“Let's go over to the railroad station, fellows,” the second operative suggested. “After all, he's no fool. He's not going to stroll down the avenue!”
Victor Kravets was at that moment making his way down a dark, deserted side street.
After he jumped out of the moving police car, he went through the park to the banks of the Dnieper and lay in the bushes, waiting for dark. He wanted to smoke and to eat. The low sun gilded the sand of Beach Island, dotted with bright mushrooms; there were still bathers there. A small tug, spreading watery whiskers from shore to shore, was hurrying upriver to the freight yards to get a new barge. Cars and buses moved noisily below the cliff.
“We finally got there. We thought everything through: the method of the experiments, the variants in using the method, even its influence on the world situation. This was the only variant we didn't foresee. What a fall from great heights face down into the mud! From researcher to criminal. My God, what kind of work is this — one failed experiment and everything flies out the window. I'm not prepared for this game with investigators and medical experts, so unprepared that I might as well go down to the library and start reading up on the criminal code and the — what else is there? — the judicial code. I don't know the rules of the game, and I might lose. I guess, I already have lost. The library… how could I have time for the library now?”

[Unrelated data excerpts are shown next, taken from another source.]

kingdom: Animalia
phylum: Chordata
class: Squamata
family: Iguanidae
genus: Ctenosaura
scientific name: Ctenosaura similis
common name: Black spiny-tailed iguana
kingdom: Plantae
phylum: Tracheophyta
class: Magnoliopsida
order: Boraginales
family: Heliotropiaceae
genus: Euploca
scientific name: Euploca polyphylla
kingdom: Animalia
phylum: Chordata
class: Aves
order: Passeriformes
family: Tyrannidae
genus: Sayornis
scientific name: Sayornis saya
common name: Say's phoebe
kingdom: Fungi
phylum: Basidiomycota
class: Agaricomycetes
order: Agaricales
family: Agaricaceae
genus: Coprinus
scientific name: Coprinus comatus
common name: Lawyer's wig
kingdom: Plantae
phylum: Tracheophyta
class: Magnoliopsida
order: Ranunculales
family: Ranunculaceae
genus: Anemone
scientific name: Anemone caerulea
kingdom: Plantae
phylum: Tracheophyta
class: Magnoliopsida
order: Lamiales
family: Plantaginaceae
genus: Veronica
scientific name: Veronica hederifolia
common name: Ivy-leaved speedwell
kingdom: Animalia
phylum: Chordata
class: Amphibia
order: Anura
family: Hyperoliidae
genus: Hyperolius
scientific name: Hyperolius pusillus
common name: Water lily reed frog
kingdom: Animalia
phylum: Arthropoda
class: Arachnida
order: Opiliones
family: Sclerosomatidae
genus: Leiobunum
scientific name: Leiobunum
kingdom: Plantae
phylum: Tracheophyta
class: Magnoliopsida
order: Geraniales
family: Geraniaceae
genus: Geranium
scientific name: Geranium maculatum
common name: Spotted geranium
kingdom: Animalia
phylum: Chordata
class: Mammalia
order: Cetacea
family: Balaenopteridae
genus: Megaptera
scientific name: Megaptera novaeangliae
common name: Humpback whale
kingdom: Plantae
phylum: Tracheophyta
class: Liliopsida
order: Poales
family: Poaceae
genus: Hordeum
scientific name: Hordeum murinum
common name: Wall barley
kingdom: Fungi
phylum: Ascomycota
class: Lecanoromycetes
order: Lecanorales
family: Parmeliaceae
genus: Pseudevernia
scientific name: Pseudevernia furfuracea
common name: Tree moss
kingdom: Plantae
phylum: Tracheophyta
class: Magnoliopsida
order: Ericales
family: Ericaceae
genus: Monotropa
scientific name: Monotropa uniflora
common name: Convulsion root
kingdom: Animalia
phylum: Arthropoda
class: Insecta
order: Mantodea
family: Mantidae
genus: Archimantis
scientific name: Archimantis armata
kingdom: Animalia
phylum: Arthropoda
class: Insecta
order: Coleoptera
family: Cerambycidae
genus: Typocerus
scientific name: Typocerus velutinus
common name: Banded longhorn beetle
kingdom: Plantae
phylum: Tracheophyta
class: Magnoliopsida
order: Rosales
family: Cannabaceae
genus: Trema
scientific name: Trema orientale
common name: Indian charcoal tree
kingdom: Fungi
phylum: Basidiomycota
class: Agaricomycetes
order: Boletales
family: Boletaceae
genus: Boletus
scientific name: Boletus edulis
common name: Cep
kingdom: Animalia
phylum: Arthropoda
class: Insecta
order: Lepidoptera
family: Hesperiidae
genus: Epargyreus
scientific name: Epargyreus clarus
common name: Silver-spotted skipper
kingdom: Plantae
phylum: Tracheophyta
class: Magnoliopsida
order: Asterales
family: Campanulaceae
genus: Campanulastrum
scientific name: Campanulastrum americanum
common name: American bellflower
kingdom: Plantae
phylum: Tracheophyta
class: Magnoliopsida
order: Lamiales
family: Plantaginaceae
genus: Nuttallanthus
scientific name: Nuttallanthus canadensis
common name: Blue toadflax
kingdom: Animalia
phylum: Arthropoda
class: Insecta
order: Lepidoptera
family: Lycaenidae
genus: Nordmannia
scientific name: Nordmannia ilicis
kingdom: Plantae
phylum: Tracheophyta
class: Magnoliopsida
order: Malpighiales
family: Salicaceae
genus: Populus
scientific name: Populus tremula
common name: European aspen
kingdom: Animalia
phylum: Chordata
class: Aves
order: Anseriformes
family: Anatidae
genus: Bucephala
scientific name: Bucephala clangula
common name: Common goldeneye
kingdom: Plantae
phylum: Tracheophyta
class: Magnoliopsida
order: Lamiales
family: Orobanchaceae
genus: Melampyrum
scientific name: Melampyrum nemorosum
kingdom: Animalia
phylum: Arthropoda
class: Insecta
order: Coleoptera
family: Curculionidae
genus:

The cooling towers of the electrostation on the other side of the Dnieper exhaled fat columns of steam as though they were trying to make clouds. The low edge of the sun touched them.
“What should I do now? Go back to the police, tell them everything, make a clean breast of it' and give away (despicably) the secret we tried to keep from evil eyes? And give it away not to save the project, but to save myself? This won't save the work: in two or three days everything will start rotting in the laboratory, and I won't be able to prove a thing, and no one will believe me, and no one will know what happened there. I won't save myself that way either: Krivoshein died. The weight of his death is on me, as they say. Should I go to Azarov and explain things to him? There's no way I could explain anything to him now. I'm less than a student on probation to him — I'm a shady character with forged papers. If he's been informed of my escape, then as a loyal administrator, he must cooperate with the police. There it is, man's problem, in full view. The source of all our troubles. We simply can't solve it through the laboratory method. We! That's a laugh. We who have achieved such greatness. We in whose hands lie the unheard — of possibilities of synthesizing information. What the hell. We can't handle this problem; time to fess up. And what sense is there in the rest without it?”
The sun was setting. Kravets got up, brushed off his trousers, and went up the path, not knowing where or why. Loose change jangled in his pockets. He counted it: enough for a pack of cigarettes and a very light supper. “And then?” Two young coeds, comfortably studying for exams on a bench in the bushes, looked with interest at the handsome young man, shook their heads to dispel evil thoughts, and went back to their notes. “Mmm… I guess I won't be completely lost. Should I go see Lena? But she's probably under surveillance, and they'll catch me….”
The path led out onto a quiet, uninhabited street. Branches heavy with ripening cherries hung over the fences. At the street's end, a cloud blazed, underlit with red.
It was getting dark fast. The evening coolness was creeping up under his shirt, onto his bare chest. On the opposite side of the street, a half block away from Victor, two men in caps walked out of the shadows. “Police!” Kravets ducked into an alley. He ran a block and then stopped to calm his heart.
“To think of it! I've never run from anyone in twenty years, and now I'm like a boy chased out of somebody's yard.” His helplessness and degradation made the desire for a cigarette unbearable. “The game is lost. I just have to admit that and leave. Follow my feet. After all, everyone of us has experienced the desire to get away from some situation or other. Now it's my turn, damn it! What else can I do?”
The alley led out into the glow of blue lights. The sight brought on a wave of animal hunger: he hadn't eaten in twenty — four hours. “Hm… so there are restaurants still open. I'll go. Nobody's going to look for me on Marx Prospect.”